Yes, that's normal. Why would you want to use a tool that's specifically made for installing ports to install packages? Just use pkg(1).


----------



## Hanky-panky (Feb 26, 2014)

SirDice said:
			
		

> Yes, that's normal. Why would you want to use a tool that's specifically made for installing ports to install packages? Just use pkg(1).


Becouse with the old package/ports manager system it can.

We can't forget pkg is used to install and manage compiled ports, so many things are changed with new package system adoption, even for people still compiling ports.


----------



## SirDice (Feb 26, 2014)

The old package system wasn't as "smart" as the new one either. Just use pkg(1).


----------



## Hanky-panky (Feb 26, 2014)

SirDice said:
			
		

> The old package system wasn't as "smart" as the new one either. Just use pkg(1).


I do, with some problems in everyday task with porrts I didn't had before.


----------



## tzoi516 (Feb 26, 2014)

I thought pkg(8) was only used via ports-mgmt/portmaster to install dependencies that were eventually deleted after the port was installed?


----------



## wblock@ (Feb 26, 2014)

No, pkg(8) is the new package manager.  It keeps track of packages that have been installed, which includes things that were built from ports.


----------



## tzoi516 (Feb 26, 2014)

I know it's the new package manager. I thought ports-mgmt/portmaster had a setting that allowed dependencies to be installed via pkg(8) to expedite a port installed - why compile what you won't need afterward? I guess I was wrong.


----------



## kpa (Feb 26, 2014)

tzoi516 said:
			
		

> I know it's the new package manager. I thought ports-mgmt/portmaster had a setting that allowed dependencies to be installed via pkg(8) to expedite a port installed - why compile what you won't need afterward? I guess I was wrong.



It's disabled with the new PKGNG packages because the current maintainers of ports-mgmt/portmaster (who also happen to be in the current portmgr@freebsd.org team ) don't like the sloppy nature of how it works.

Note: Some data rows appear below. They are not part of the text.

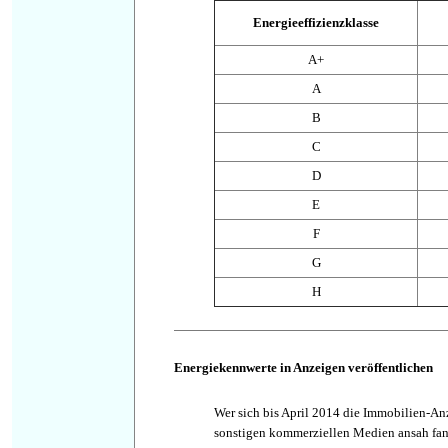
Energieeffizienzklasse
A+
A
B
C
D
E
F
G
H
Energiekennwerte in Anzeigen veröffentlichen
Wer sich bis April 2014 die Immobilien-An
sonstigen kommerziellen Medien ansah fan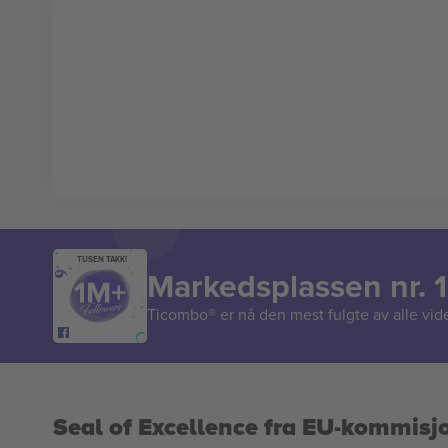
TUSEN TAKK!
Markedsplassen nr. 1
Ticombo® er nå den mest fulgte av alle vide
Seal of Excellence fra EU-kommisj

It's left on for the old packages so the users get the least amount of surprises with the old packages.


----------



## wblock@ (Feb 26, 2014)

Oh.  Well, I believe using new binary packages is not supported in portmaster yet.  The opposite point of view is "why mess with binary package dependency problems when you can just compile the build dependencies from ports?"  But leaving build dependencies present can be an optimization for time rather than space.


----------